Stated exercise:
In the interpolation search text below, reproduce word for word the passage from "We base our" to "for larger arrays.".

Source excerpt:
Finally, we introduce $i-seq-fp$ as a different way to exploit linear search as a base case. Gonnet and Rogers \cite{gonnet-rogers} give an analysis of interpolation-sequential search which does a single interpolation followed by a linear search in the direction of the target. This algorithm can be combined with pre-computation to completely elide the expensive operations involved in interpolation requiring, instead, only a subtraction and a multiplication. This is the most significant impact of the pre-computation optimization. Our intuition behind interpolation-sequential search is that the target key is likeliest to be nearby the interpolation and a linear search exploits this locality more effectively than a binary search or futher interpolations.
I experimented with accelerating optimized variations of linear search and jump search \cite{jump-search} with SIMD instructions. An interpolation-sequential search that uses a SIMD-accelerated jump search offers very favorable performance on mid-ranged arrays, but I found no variation of binary or interpolation search that uses these SIMD-accelerated search algorithms to be universally superior to those that used an unrolled for loop.
\subsection{Lookup Table Division}
\label{lut}
Lookup table division is a form of precomputation that sacrifices accuracy to reduce the numer of conversions to and from floating point, and it trades floating-point operations for integer shifts, subtractions, and table lookups. Recursive interpolation search relies upon a large number of dependent divisions. Because the linear interpolation is itself not accurate with respect to positions within the array, we are willing to forgo some accuracy in the divisions themselves to make each division faster. Most of the accuracy of a division comes from its most significant bits and its magnitude, so we build a small table of magic constants which allow us to approximate division by a lookup and a multiplication. The first division has known operands, so it can be approximated by only one multiplication operation. We introduce $i-lut$ and $i-seq$, which are variations that replace the floating-point division of their counterparts $i-precompute$ and $i-seq-fp$ respectively with lookup table division.
We base our method off of the method that compilers use to replace integer division, but we reduce accuracy to increase performance. Granlund and Montgomery \cite{granlund-montgomery} provide the method and its analysis. Ridiculousfish \cite{fish} explains the concept with intuition for why it works. To approximate division, we first reduce the divisor into the range of the lookup table, then multiply by the magic constant and return the high word. The bulk of the work in the approximate division is in the simple operations for reducing the range of the divisor and the lookup into the table. On smaller arrays, the floating point conversions are more costly than the loss in precision, but the opposite is true for larger arrays.

Given material:

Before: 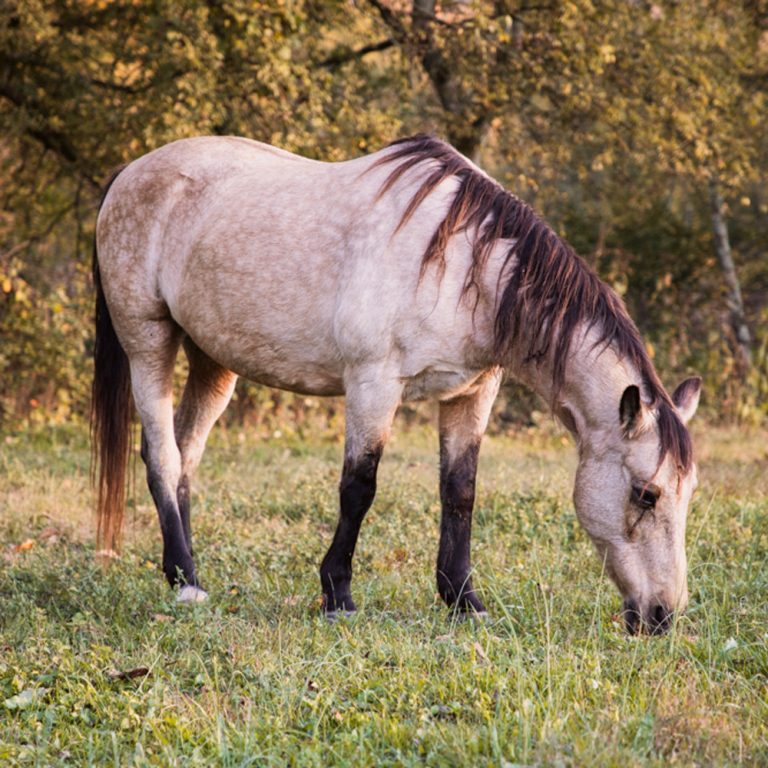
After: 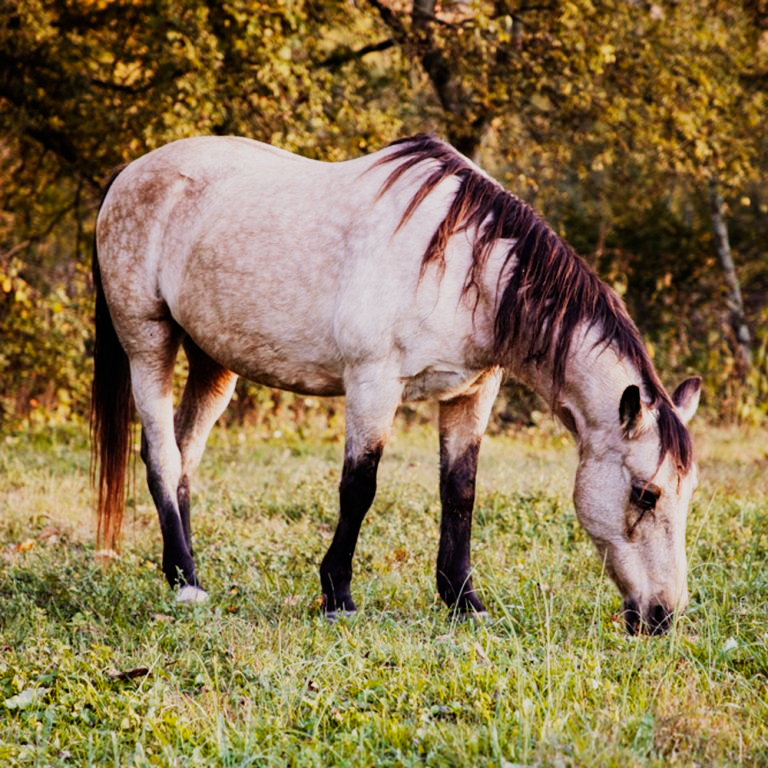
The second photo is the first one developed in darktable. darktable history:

Exercise output:
We base our method off of the method that compilers use to replace integer division, but we reduce accuracy to increase performance. Granlund and Montgomery \cite{granlund-montgomery} provide the method and its analysis. Ridiculousfish \cite{fish} explains the concept with intuition for why it works. To approximate division, we first reduce the divisor into the range of the lookup table, then multiply by the magic constant and return the high word. The bulk of the work in the approximate division is in the simple operations for reducing the range of the divisor and the lookup into the table. On smaller arrays, the floating point conversions are more costly than the loss in precision, but the opposite is true for larger arrays.